How amazing did it feel that he was no longer trying to hide it?

“I love you . . . so much,” I whispered back.

“God.” Christopher cursed from behind us, the sound a mixture of disgust and surrender.

These last months, I’d scared my brother. I knew that. I’d witnessed it in his expression as he’d watched me lying balled up on the couch. I’d seen the worry in his eyes and known he had no clue what I needed or how to help me.

But he had. Just being there and supporting me had helped me. Up until last night when I told Jared, Christopher had been the only one to know about the pregnancy. I hadn’t been able to bring myself to tell my parents, who lived so nearby. I don’t know what I would have done without Christopher to support me.

My face was still buried in the safety of Jared’s chest, but I could feel him and Christopher still staring each other down. Testing. Tension thickened the air, so heavy I could actually hear Christopher swallow.

“You want to stay here? With her?” Christopher finally demanded. “And I’m not talking some temporary bullshit. You know this isn’t some kind of f**king game.”

Jared placed his warm hand on the back of my head, as if he were shielding me. “It was never a game, Christopher. I already told you that.” He ran his fingers through my hair, and I shifted to look back at my brother. “I think you already know that,” Jared continued. “I wouldn’t be here otherwise.”

A grimace twisted Christopher’s mouth and he looked to the wall again. He huffed a loud breath. “Guess I’m going to have to get used to the idea of you two.”

Jared’s heart thundered where I had my ear pressed to his chest. “Yeah, you’re going to have to get used it.” Jared brought his mouth to the top of my head, and I knew his words were whispered to me. “Because I won’t let her go.”

• • •

“Go,” Jared grumbled at my mouth as he bent me back, those strong arms holding me up while he kissed me again.

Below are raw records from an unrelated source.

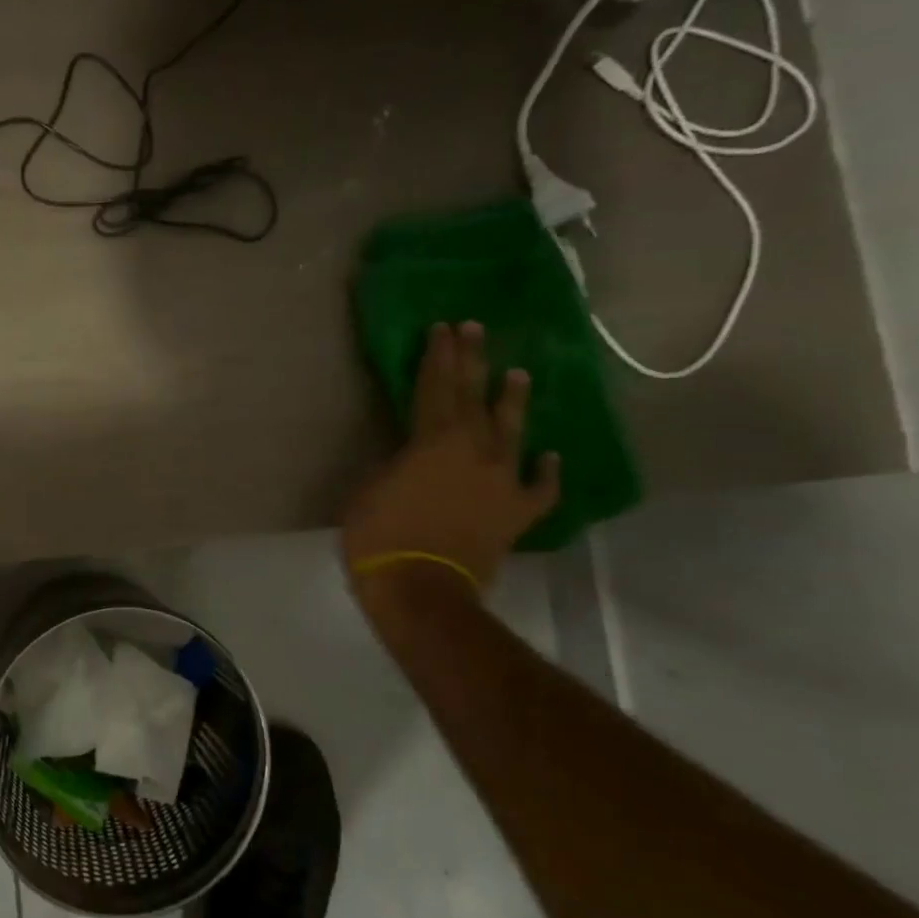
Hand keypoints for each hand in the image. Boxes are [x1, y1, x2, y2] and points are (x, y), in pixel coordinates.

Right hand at [344, 321, 559, 616]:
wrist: (422, 588)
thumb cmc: (380, 536)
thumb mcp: (367, 489)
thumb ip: (393, 464)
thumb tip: (409, 460)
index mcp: (432, 441)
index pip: (434, 387)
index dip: (436, 356)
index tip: (441, 328)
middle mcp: (473, 451)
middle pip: (473, 397)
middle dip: (471, 361)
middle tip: (475, 329)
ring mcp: (502, 481)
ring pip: (512, 432)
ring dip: (512, 401)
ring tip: (518, 374)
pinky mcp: (516, 514)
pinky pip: (539, 489)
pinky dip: (547, 473)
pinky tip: (551, 458)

“I don’t want to,” I contended with a forced pout, clinging to the back of his neck.

At all.

I just wanted to stay there.

In the safety of his arms.

Forever.

The arms that promised my future. The arms that told me he’d missed me as intensely as I’d missed him.

The exam I spent the last week struggling to study for, the one I had to take to pass my class? It suddenly didn’t feel all that important after all.

The thought of leaving him physically hurt.

He pulled back. A smirk lifted one side of his full lips. “You think I want to let you out of my sight?” Tender amusement flickered around his mouth before he leaned in close to my ear. “Not in this century, Aly. I want to spend my life wrapped up in you, wrapped up in that body that has me itching to drag you back to your room and show you just how much I don’t want to let you go. Just how much I’ve been missing you.”